+++ RECORD EXTRACTS +++

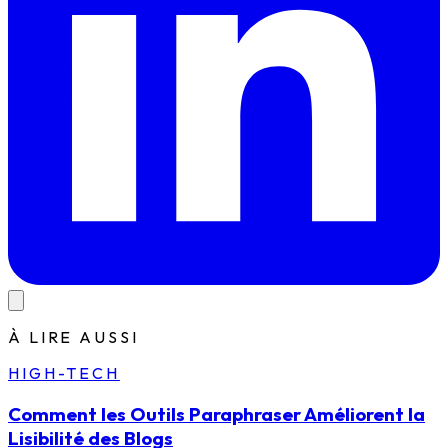
À LIRE AUSSI
HIGH-TECH
Comment les Outils Paraphraser Améliorent la
Lisibilité des Blogs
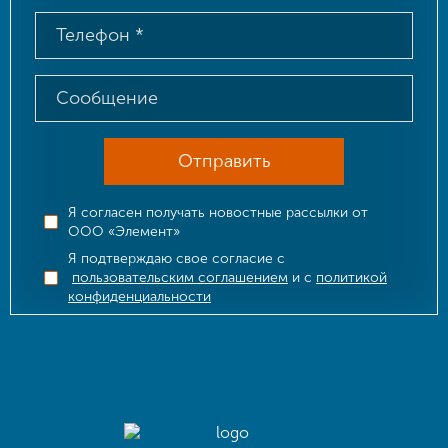
Отправить
Я согласен получать новостные рассылки от
ООО «Элемент»
Я подтверждаю свое согласие с
пользовательским соглашением
и с
политикой
конфиденциальности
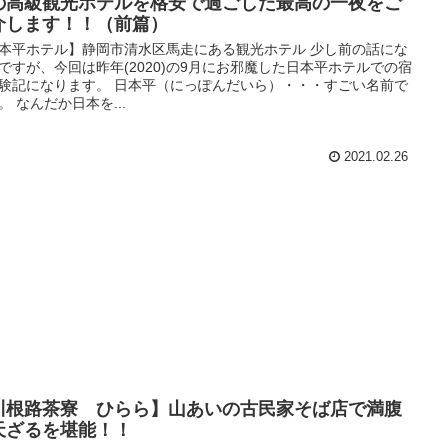
の高級観光ホテルを格安で過ごした最高の一夜をご
介します！！（前篇）
本平ホテル】静岡市清水区馬走にある観光ホテル 少し前の話にな
ですが、今回は昨年(2020)の9月にお邪魔した日本平ホテルでの宿
験記になります。 日本平（にっぽんだいら）・・・すごい名前で
。 なんだか日本を...
2021.02.26
川根路茶寮 ひらら】山あいの古民家そば店で満腹
天ざるを堪能！！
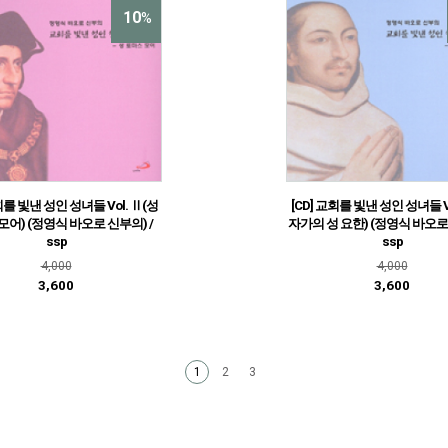
10
%
회를 빛낸 성인 성녀들 Vol. Ⅱ(성
[CD] 교회를 빛낸 성인 성녀들 V
모어) (정영식 바오로 신부의) /
자가의 성 요한) (정영식 바오로 
ssp
ssp
4,000
4,000
3,600
3,600
2
3
1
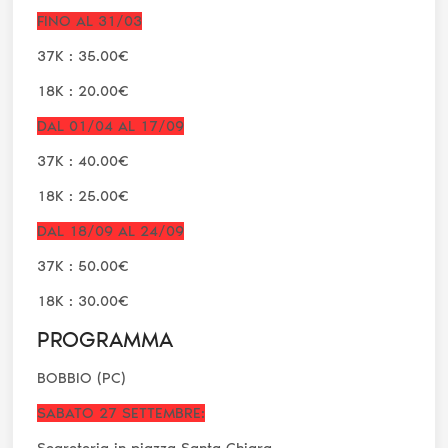
FINO AL 31/03
37K : 35.00€
18K : 20.00€
DAL 01/04 AL 17/09
37K : 40.00€
18K : 25.00€
DAL 18/09 AL 24/09
37K : 50.00€
18K : 30.00€
PROGRAMMA
BOBBIO (PC)
SABATO 27 SETTEMBRE:
Segreteria in piazza Santa Chiara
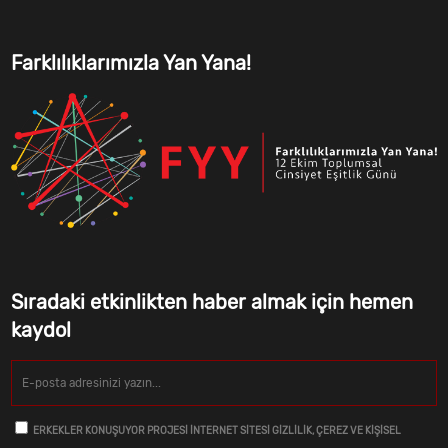
Farklılıklarımızla Yan Yana!
Sıradaki etkinlikten haber almak için hemen
kaydol
ERKEKLER KONUŞUYOR PROJESI İNTERNET SITESI GIZLILIK, ÇEREZ VE KIŞISEL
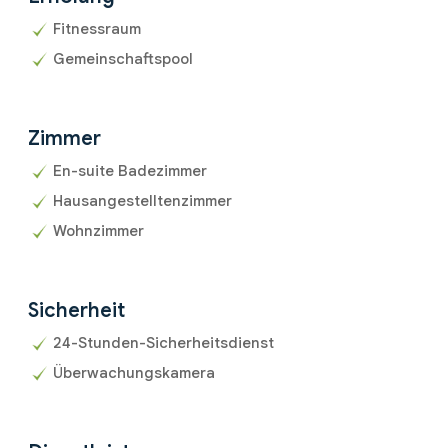
Fitnessraum
Gemeinschaftspool
Zimmer
En-suite Badezimmer
Hausangestelltenzimmer
Wohnzimmer
Sicherheit
24-Stunden-Sicherheitsdienst
Überwachungskamera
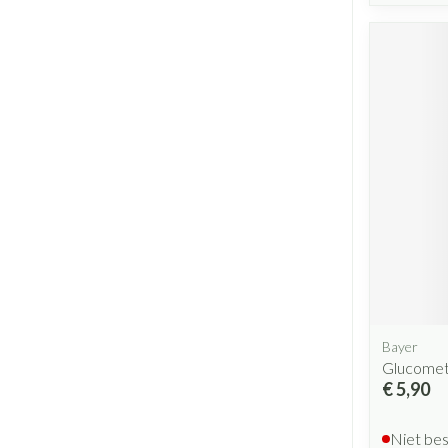
Bayer
Glucomete
€ 5,90
Niet be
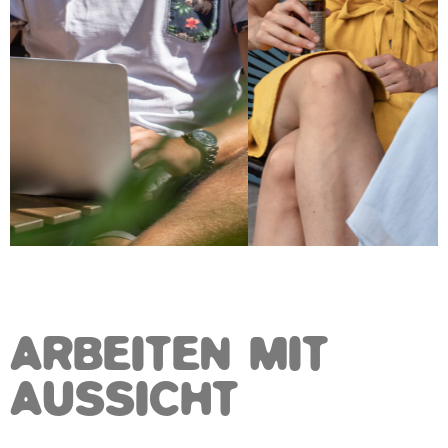
ARBEITEN MIT
AUSSICHT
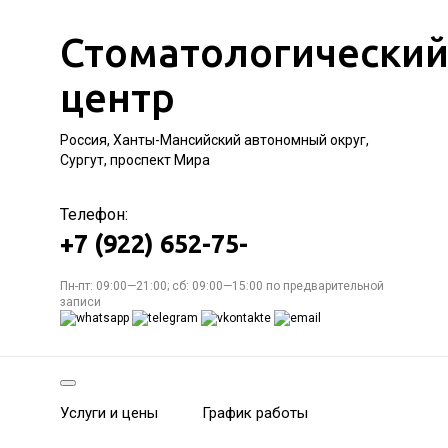
Стоматологически
центр
Россия, Ханты-Мансийский автономный округ,
Сургут, проспект Мира
Телефон:
+7 (922) 652-75-
Пн-пт: 09:00—21:00; сб: 09:00—15:00 по предварительной
записи
Услуги и цены
График работы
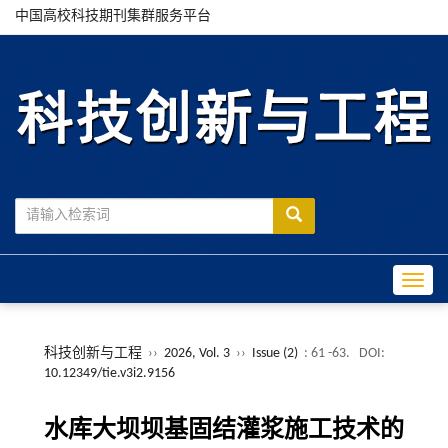
中国高校科技期刊集群服务平台
Toggle
科技创新与工程
››
2026, Vol. 3
››
Issue (2)
: 61 -63.
DOI:
10.12349/tie.v3i2.9156
水库大坝坝基固结灌浆施工技术的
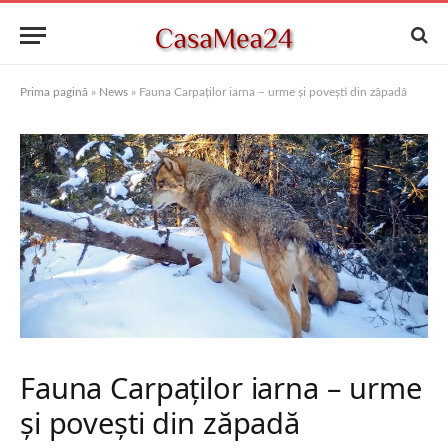
Prima pagină
»
News
»
Fauna Carpaților iarna – urme și povești din zăpadă
Fauna Carpaților iarna – urme
și povești din zăpadă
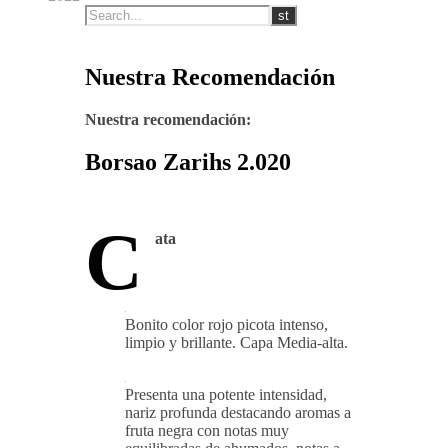
Nuestra Recomendación
Nuestra recomendación:
Borsao Zarihs 2.020
C
ata
Bonito color rojo picota intenso,
limpio y brillante. Capa Media-alta.
Presenta una potente intensidad,
nariz profunda destacando aromas a
fruta negra con notas muy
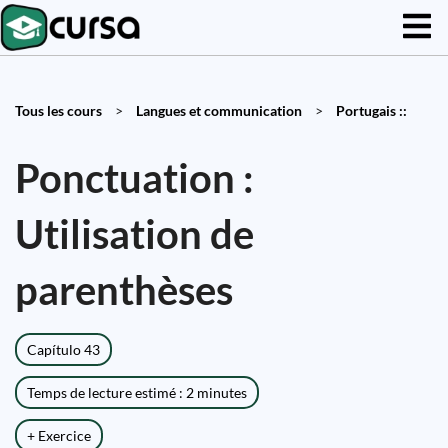
Tous les cours
>
Langues et communication
>
Portugais ::
Ponctuation :
Utilisation de
parenthèses
Capítulo 43
Temps de lecture estimé : 2 minutes
+ Exercice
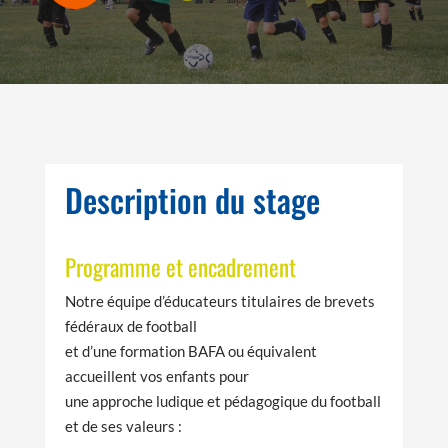
Description du stage
Programme et encadrement
Notre équipe d’éducateurs titulaires de brevets
fédéraux de football
et d’une formation BAFA ou équivalent
accueillent vos enfants pour
une approche ludique et pédagogique du football
et de ses valeurs :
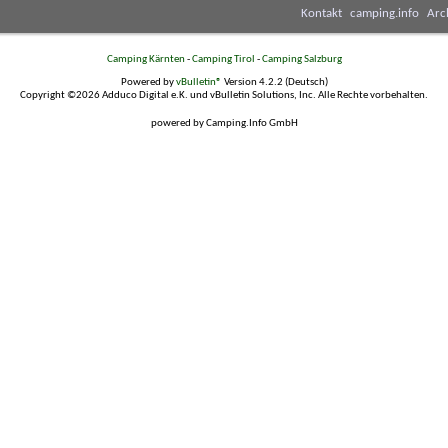
Kontakt
camping.info
Arc
Camping Kärnten
-
Camping Tirol
-
Camping Salzburg
Powered by
vBulletin®
Version 4.2.2 (Deutsch)
Copyright ©2026 Adduco Digital e.K. und vBulletin Solutions, Inc. Alle Rechte vorbehalten.
powered by Camping.Info GmbH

+++

→ WHAT YOU HAVE TO DO: Return exactly the lines from the line holding "Version 4.2.2 (Deutsch)" to the last line of the data, with both of those lines included and nothing added.

→ FINAL ANSWER:
Version 4.2.2 (Deutsch)
Copyright ©2026 Adduco Digital e.K. und vBulletin Solutions, Inc. Alle Rechte vorbehalten.
powered by Camping.Info GmbH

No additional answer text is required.